Swing Trading: SPY Oversold GLD Could Be Ready Again

June 8, 2011

Mish's Daily

By Mish Schneider


The warning phase continues to accelerate at the same time as the oversold conditions. And of course, typical of the market, there are pockets that are on their own. For example, Chinese stocks have been getting slammed. I have been recommending short BIDU and SINA for the last two weeks even before the story hit about Billionaire John Paulson, the Hedge fund master, caught holding almost 35 million shares TRE.TO ( Sino –Forest)  a Chinese owned lumber company with holdings in Canada that got smoked because of fraudulent accounting. Not the first time that has happened to Chinese Stocks.

And then there are the ones that are rallying regardless of the selling pressure such as WPI. But do not despair, nothing lasts forever and while we churn around in this warning phase, keeping positions small and looking at the individual setup of each stock or ETF and knowing your specific risk and reward will pay off. With that said, this is the most oversold the market has been in about a year. With the volatility so low, people are expecting a panic sell off and flush. But, it is equally possible that instead, we will see a huge rally. That does not necessarily mean a prediction for new highs or resumption of a bullish trend, but for the meantime, could mean an opportunity to catch some momentum on stronger setups.
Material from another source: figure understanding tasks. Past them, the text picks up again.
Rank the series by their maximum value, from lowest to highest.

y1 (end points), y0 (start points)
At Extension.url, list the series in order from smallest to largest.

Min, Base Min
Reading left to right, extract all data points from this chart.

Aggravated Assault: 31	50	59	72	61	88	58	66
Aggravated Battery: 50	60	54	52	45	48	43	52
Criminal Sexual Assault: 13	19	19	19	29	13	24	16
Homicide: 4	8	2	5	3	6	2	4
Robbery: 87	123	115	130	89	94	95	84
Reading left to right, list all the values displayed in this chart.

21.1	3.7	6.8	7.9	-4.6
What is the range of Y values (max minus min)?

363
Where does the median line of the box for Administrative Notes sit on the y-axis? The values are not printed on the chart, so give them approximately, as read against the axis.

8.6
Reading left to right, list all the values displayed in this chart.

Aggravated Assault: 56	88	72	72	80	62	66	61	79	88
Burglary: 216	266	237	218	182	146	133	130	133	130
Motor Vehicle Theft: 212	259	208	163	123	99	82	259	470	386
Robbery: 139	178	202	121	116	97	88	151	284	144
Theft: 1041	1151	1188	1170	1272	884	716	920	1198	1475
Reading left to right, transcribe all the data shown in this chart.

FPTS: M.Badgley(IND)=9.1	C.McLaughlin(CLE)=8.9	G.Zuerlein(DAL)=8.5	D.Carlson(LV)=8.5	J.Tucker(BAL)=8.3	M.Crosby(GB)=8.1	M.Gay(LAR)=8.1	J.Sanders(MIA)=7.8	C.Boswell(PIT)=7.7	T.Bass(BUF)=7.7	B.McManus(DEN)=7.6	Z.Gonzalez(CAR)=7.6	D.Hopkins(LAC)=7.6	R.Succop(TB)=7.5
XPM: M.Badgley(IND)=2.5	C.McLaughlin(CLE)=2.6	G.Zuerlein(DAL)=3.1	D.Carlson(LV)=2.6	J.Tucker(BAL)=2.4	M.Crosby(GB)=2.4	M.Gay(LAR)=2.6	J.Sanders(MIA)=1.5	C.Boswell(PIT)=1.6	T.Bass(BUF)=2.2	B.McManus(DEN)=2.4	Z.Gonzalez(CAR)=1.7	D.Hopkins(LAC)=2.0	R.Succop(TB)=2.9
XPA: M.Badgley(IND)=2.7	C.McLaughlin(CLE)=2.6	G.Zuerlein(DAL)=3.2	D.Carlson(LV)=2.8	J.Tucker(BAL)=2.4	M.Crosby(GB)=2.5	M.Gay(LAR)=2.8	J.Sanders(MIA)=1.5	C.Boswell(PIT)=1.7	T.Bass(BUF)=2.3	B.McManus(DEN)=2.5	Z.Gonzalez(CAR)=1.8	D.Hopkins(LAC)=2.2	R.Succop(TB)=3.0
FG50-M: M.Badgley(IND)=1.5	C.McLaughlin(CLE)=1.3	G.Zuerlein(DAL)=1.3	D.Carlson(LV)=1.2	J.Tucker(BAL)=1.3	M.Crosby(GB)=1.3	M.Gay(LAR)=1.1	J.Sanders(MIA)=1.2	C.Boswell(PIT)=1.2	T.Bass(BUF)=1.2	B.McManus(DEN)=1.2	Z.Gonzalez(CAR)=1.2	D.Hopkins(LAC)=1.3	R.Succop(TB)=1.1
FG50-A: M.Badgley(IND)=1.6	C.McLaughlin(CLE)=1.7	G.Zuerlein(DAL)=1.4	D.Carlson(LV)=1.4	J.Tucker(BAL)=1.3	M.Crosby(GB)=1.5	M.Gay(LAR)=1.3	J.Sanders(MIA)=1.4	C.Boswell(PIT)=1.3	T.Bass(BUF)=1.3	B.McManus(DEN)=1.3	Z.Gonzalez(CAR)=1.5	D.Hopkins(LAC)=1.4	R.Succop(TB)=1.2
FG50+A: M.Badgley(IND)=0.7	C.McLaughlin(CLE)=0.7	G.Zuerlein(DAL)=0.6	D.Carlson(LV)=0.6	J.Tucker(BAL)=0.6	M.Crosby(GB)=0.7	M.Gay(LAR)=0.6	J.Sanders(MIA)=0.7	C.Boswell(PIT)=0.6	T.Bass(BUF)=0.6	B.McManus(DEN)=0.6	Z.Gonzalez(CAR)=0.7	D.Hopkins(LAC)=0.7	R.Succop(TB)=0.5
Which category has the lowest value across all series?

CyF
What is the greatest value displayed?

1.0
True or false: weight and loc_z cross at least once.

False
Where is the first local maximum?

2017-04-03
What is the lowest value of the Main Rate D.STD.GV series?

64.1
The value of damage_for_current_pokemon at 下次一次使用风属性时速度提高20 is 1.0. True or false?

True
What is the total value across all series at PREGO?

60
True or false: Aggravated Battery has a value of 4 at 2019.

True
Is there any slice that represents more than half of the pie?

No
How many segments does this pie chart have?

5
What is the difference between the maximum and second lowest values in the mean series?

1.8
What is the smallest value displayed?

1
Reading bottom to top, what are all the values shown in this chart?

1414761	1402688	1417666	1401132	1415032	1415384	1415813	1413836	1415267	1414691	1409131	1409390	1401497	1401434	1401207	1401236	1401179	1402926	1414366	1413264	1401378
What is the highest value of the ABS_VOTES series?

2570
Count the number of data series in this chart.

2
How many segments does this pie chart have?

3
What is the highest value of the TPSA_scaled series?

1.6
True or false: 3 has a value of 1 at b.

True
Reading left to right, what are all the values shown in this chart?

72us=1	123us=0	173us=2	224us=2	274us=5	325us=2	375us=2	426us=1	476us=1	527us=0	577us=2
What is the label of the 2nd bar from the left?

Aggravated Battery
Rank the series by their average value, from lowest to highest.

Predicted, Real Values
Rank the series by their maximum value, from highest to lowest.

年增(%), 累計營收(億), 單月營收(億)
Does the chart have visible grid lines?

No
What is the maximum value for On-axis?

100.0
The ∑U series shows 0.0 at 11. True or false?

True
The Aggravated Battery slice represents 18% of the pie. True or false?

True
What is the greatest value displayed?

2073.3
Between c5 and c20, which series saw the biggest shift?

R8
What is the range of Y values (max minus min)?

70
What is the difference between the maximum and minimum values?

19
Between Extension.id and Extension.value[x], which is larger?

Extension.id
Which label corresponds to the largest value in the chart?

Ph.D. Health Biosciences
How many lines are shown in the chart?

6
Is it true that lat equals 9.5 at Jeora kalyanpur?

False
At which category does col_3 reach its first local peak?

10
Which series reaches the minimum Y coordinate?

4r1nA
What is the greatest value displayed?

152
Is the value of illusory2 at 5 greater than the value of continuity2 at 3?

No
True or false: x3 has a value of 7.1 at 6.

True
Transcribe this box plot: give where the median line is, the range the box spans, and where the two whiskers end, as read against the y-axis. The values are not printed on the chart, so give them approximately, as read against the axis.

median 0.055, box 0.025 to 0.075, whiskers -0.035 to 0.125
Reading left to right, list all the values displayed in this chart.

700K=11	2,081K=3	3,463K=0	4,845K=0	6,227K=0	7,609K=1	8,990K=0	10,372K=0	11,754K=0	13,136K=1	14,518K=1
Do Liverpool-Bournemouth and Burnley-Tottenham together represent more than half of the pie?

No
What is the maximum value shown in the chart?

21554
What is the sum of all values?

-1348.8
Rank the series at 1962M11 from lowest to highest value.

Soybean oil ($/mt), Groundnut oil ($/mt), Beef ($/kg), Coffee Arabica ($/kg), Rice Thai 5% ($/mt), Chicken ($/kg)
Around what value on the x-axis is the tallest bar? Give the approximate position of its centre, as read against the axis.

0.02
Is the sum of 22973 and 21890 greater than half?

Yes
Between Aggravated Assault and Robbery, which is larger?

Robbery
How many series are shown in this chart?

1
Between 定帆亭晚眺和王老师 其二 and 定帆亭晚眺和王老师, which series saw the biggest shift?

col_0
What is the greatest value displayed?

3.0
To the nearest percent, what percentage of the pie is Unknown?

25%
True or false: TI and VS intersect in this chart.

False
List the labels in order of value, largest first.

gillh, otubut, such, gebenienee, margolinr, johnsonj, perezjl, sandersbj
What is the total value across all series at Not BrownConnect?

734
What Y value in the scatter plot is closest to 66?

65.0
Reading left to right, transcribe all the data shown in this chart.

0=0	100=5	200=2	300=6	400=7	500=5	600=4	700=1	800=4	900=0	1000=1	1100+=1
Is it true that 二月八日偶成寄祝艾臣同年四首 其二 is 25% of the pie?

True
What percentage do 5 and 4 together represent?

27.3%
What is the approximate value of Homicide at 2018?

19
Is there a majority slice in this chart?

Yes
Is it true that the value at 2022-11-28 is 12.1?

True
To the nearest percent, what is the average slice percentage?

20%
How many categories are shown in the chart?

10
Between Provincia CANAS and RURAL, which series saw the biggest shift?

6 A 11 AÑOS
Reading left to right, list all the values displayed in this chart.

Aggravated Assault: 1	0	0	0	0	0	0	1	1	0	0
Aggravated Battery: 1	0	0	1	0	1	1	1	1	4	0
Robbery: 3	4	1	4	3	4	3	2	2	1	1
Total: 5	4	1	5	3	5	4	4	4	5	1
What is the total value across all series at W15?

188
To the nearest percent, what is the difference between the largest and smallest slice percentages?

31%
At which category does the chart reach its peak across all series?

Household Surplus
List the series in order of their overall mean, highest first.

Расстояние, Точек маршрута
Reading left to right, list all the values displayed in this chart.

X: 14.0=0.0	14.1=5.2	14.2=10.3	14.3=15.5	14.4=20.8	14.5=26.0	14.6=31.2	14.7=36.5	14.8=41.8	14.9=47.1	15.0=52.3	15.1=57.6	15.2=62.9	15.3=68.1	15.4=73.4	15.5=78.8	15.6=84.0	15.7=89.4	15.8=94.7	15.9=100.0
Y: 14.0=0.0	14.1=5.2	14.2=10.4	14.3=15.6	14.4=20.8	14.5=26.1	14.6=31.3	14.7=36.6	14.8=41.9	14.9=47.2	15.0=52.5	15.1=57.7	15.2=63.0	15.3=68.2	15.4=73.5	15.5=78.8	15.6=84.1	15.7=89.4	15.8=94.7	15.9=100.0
SPY** is not only oversold, but also had a Distribution day in volume. However, since we've been watching the exponential moving averages, this one basically touched it and held. Subscribers have instructions for key pivots to use for an entry with a specific risk and reward.

QQQ and IWM the identical situation.

ETF's:

GLD ChartGLD** I will be looking to enter a long position depending on how it opens in anticipation that this can move up to 155 and beyond.

I went home short IYR, but with underlying support, will watch how that opens and then determine my initial stop loss. If it breaks down beneath 60 will stay short.

XLE recovered somewhat today but still has an overall weak chart formation with price action beneath the 50 and the 10 day moving averages. Today's candle interestingly enough is a DOJI plus we had an inside day. Therefore, tomorrow should be pretty decisive as to the next direction in this ETF.

IBB has the very same toppy looking formation as we've been seeing in some of the other stocks and ETF's and skimming along the 50 day moving average which is still pointing up. The activity of the last three days is starting to look a little bit like a potential bear flag which means that unless this can get back through the 10 day moving average,  we could see a further correction in biotechnology.

SMH looks identical to the three indexes in that today it tested the exponential moving average. Although this is not quite as oversold as the indexes, it does have bounce potential.

To reiterate, any trade off of the exponential moving average is a trade looking for a bounce and at most a mini swing trade. Overall, if we can get a decent rally, then I will begin to look for indications of fresh rollovers and new opportunities to go short as I interpret the accelerating warning phase at least over the intermediate term, a signal that we still have lower prices in store.